═════ Dataset excerpts
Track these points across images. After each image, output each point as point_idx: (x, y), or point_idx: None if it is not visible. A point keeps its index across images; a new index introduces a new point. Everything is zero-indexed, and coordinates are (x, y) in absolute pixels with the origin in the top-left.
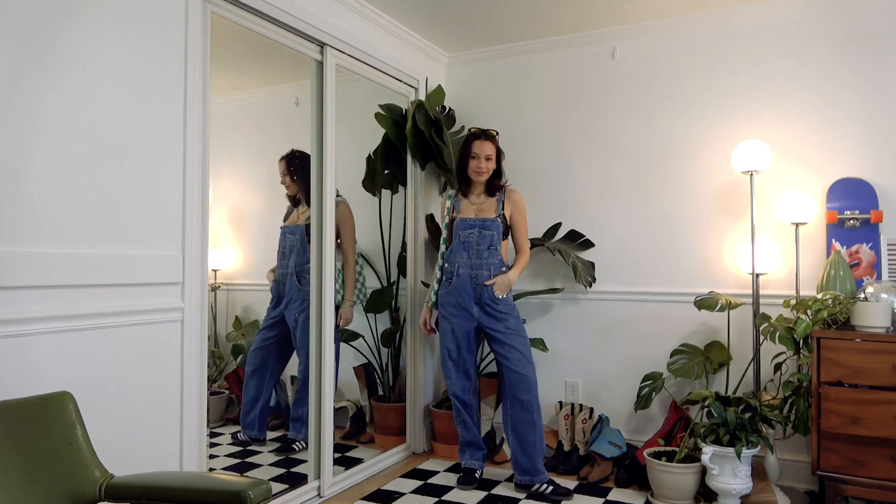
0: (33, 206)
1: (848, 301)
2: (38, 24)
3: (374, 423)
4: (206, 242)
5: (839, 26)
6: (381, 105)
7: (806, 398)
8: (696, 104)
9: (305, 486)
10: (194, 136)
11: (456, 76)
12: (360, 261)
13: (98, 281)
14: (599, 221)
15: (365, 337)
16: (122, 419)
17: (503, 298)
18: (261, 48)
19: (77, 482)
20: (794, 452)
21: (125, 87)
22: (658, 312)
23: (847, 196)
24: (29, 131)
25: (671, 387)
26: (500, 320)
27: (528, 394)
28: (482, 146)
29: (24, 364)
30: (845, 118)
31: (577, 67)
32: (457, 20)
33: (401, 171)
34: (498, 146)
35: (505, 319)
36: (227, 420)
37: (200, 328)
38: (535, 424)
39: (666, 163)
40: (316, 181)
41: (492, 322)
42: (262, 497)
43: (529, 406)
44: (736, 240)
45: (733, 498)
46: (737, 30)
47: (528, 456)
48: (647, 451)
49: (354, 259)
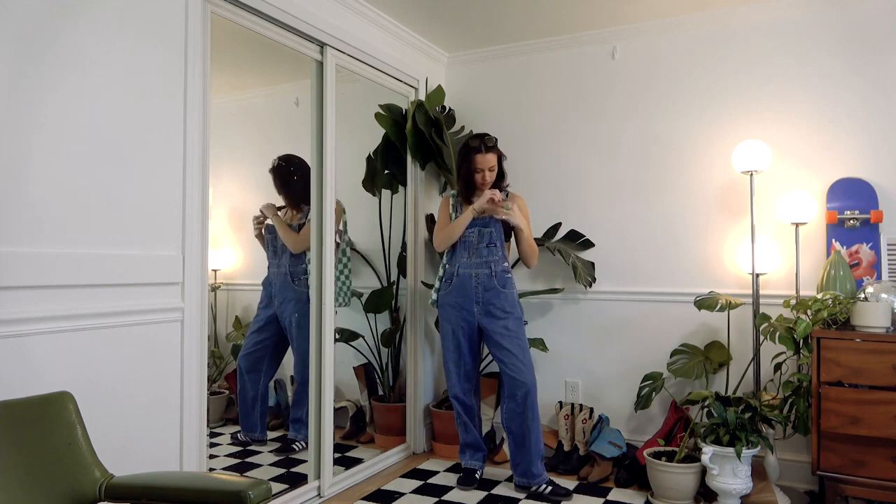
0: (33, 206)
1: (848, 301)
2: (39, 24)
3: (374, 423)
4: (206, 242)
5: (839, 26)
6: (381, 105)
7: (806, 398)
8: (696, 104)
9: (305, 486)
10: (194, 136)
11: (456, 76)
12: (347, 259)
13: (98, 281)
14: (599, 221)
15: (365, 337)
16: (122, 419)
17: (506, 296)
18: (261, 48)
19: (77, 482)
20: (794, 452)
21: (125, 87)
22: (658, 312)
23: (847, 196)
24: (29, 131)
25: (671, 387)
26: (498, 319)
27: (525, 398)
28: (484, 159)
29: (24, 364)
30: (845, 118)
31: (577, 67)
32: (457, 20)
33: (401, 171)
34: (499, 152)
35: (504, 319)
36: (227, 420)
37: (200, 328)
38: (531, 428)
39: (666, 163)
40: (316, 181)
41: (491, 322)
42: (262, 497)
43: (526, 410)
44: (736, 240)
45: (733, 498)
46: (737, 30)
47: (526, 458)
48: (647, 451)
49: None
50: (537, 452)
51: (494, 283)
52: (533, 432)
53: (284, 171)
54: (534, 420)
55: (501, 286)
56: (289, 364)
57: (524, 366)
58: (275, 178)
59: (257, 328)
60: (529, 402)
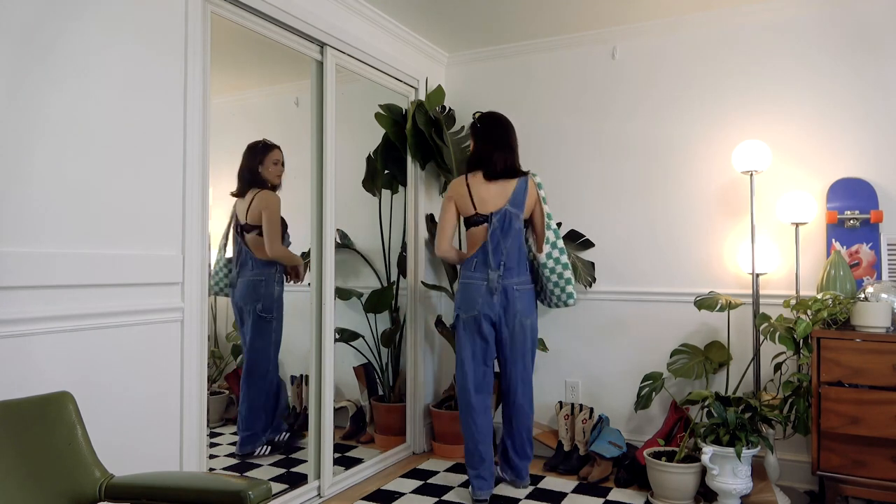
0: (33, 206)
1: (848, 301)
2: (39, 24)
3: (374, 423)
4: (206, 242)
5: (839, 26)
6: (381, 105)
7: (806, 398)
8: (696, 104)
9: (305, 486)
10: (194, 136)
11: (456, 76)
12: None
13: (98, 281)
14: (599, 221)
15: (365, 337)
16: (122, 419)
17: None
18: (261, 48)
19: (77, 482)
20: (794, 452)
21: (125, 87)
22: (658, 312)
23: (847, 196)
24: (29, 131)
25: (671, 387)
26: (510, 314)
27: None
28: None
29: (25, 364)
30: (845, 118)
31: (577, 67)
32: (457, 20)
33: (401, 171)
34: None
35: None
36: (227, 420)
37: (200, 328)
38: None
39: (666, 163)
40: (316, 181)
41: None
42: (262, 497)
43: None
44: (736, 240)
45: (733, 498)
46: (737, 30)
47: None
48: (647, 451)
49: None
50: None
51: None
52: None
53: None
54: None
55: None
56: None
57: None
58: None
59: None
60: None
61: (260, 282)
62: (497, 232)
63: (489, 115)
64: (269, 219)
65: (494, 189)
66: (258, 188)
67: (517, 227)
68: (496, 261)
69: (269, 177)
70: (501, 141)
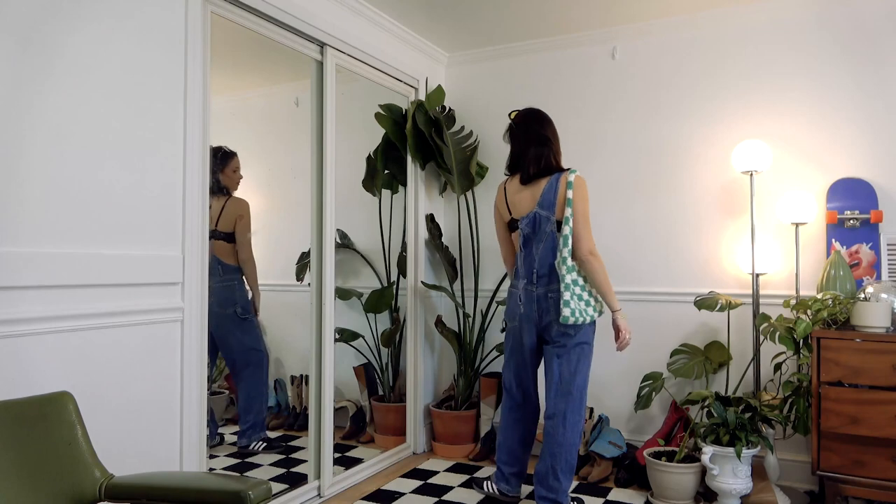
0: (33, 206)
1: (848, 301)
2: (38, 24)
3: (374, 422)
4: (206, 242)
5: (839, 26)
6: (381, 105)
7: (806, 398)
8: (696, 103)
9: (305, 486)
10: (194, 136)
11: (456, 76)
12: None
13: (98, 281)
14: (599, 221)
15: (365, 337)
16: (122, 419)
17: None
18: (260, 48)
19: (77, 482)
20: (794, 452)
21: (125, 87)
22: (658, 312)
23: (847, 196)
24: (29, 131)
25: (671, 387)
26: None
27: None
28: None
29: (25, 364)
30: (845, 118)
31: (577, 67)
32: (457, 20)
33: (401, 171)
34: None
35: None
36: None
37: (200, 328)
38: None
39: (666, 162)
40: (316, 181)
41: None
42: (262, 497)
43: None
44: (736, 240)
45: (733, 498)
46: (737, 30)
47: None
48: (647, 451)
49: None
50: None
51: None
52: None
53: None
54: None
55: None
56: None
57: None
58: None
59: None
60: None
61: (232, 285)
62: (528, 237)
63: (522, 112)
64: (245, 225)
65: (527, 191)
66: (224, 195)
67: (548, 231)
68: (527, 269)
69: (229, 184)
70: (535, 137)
══════════
═════ Dataset excerpts
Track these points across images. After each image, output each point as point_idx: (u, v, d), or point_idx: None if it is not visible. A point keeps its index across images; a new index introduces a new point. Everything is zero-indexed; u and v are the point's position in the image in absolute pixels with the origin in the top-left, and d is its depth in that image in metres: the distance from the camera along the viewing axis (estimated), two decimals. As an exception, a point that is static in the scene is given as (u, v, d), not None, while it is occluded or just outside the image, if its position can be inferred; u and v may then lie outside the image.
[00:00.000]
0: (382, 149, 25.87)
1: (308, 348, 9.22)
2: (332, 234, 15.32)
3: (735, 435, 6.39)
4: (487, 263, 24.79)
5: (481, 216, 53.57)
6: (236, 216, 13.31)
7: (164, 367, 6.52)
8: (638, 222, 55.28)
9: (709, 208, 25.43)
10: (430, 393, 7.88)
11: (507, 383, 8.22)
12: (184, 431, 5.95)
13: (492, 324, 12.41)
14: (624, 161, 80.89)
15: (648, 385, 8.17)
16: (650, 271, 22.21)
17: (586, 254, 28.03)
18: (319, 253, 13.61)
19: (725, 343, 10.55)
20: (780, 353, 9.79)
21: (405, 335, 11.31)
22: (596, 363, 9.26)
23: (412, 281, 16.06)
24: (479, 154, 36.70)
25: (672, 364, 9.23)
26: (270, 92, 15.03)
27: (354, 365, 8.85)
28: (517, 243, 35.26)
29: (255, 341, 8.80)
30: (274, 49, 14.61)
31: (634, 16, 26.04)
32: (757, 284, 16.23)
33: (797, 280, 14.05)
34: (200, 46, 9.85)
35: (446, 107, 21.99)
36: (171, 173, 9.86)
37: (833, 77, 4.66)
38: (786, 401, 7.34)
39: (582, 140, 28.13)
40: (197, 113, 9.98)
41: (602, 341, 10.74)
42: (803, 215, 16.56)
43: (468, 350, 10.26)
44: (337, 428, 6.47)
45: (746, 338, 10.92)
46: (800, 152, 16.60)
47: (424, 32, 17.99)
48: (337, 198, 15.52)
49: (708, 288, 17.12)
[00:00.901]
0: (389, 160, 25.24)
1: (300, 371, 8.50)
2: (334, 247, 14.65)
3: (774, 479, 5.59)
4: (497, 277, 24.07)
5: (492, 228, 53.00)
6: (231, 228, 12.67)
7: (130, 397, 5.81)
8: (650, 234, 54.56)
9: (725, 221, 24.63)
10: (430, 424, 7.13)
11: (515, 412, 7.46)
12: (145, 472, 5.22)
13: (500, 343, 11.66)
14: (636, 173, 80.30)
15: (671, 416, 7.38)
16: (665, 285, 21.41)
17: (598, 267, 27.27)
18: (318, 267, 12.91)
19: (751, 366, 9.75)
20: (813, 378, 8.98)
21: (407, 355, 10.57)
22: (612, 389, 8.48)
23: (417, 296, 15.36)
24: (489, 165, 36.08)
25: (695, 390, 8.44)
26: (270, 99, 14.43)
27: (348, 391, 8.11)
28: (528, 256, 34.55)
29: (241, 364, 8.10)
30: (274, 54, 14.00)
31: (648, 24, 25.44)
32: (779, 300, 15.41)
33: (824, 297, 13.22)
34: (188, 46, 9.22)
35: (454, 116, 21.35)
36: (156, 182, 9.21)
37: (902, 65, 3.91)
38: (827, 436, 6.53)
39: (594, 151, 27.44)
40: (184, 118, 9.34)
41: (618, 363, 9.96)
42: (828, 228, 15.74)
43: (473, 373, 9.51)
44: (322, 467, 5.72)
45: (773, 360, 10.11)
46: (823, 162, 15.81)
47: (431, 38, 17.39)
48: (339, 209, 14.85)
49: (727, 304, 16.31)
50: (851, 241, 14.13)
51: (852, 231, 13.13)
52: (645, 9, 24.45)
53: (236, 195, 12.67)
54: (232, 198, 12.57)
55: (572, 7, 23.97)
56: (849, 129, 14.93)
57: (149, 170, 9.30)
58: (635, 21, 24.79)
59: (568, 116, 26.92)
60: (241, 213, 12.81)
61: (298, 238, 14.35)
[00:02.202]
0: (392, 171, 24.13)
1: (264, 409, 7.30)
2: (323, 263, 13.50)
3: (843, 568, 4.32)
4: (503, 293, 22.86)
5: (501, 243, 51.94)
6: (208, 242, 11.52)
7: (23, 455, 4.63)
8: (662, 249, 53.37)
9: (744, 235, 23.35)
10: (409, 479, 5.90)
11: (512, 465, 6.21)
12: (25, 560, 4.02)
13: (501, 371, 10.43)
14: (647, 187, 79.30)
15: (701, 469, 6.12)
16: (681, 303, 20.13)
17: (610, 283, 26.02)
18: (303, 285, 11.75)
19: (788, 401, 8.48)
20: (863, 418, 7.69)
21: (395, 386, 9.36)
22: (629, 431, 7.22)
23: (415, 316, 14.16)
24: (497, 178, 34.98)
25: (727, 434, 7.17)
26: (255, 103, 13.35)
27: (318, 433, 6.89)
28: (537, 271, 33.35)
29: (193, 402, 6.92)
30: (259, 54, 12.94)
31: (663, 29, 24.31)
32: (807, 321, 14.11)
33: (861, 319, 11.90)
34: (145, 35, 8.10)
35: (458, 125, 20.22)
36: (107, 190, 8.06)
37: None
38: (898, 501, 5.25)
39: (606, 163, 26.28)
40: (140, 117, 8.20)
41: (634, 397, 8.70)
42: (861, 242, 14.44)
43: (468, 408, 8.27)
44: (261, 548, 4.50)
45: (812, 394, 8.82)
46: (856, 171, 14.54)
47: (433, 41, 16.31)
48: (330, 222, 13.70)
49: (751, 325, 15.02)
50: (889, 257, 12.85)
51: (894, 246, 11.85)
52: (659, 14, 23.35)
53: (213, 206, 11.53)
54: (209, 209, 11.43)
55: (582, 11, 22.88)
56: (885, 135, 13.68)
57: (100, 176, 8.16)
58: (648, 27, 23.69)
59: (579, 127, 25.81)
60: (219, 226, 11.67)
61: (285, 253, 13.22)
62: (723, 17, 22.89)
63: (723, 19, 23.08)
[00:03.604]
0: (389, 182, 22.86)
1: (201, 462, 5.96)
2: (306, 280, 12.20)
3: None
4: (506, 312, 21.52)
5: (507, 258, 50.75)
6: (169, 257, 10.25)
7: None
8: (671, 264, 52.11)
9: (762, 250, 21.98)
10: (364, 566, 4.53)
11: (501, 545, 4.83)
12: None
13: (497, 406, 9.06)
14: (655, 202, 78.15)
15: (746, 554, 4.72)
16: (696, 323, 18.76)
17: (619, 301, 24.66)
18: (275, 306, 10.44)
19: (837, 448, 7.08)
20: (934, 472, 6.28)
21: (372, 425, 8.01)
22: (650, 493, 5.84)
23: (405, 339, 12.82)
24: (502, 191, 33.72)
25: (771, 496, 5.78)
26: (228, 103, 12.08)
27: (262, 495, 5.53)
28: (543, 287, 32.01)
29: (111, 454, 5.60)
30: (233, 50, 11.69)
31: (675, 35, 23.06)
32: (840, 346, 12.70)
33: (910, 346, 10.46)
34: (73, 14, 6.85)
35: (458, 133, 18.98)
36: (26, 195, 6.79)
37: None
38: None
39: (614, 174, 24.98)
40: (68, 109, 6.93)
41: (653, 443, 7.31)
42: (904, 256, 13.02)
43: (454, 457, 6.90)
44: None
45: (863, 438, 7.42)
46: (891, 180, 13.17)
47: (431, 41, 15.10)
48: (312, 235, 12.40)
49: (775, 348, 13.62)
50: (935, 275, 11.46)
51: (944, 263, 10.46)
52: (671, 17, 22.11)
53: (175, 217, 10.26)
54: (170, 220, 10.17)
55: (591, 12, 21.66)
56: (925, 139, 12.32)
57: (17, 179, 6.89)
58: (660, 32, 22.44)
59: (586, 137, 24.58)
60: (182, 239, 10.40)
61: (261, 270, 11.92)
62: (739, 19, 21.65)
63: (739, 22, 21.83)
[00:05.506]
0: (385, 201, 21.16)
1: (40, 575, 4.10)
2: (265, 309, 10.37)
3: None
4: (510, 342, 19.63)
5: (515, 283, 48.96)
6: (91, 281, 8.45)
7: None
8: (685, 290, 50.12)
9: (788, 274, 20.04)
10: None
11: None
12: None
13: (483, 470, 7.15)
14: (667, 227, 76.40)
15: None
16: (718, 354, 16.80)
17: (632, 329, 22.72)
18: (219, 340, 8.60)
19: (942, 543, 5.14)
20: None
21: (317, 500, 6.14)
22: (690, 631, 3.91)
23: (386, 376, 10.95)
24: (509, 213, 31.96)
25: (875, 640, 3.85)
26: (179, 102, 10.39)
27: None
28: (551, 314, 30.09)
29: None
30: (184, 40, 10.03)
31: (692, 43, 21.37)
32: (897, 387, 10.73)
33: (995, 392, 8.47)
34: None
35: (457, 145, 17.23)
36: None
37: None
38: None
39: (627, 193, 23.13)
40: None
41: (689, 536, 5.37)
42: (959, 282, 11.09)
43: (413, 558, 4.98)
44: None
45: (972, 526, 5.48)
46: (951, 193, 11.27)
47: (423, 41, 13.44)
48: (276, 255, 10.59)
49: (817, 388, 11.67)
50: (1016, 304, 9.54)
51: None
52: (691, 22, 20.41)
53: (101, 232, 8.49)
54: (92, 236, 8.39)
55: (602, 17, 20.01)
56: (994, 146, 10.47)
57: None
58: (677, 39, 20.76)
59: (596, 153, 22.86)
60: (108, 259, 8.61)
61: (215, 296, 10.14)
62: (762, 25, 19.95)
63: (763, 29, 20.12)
══════════
Problem to work on
Using the records above, print exactly the lines between the ones containing "47: (528, 456)" and "53: (284, 171)", inclusive, and nothing else; no pictures.

Exercise answer
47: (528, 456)
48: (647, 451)
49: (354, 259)
0: (33, 206)
1: (848, 301)
2: (39, 24)
3: (374, 423)
4: (206, 242)
5: (839, 26)
6: (381, 105)
7: (806, 398)
8: (696, 104)
9: (305, 486)
10: (194, 136)
11: (456, 76)
12: (347, 259)
13: (98, 281)
14: (599, 221)
15: (365, 337)
16: (122, 419)
17: (506, 296)
18: (261, 48)
19: (77, 482)
20: (794, 452)
21: (125, 87)
22: (658, 312)
23: (847, 196)
24: (29, 131)
25: (671, 387)
26: (498, 319)
27: (525, 398)
28: (484, 159)
29: (24, 364)
30: (845, 118)
31: (577, 67)
32: (457, 20)
33: (401, 171)
34: (499, 152)
35: (504, 319)
36: (227, 420)
37: (200, 328)
38: (531, 428)
39: (666, 163)
40: (316, 181)
41: (491, 322)
42: (262, 497)
43: (526, 410)
44: (736, 240)
45: (733, 498)
46: (737, 30)
47: (526, 458)
48: (647, 451)
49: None
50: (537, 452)
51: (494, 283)
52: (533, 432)
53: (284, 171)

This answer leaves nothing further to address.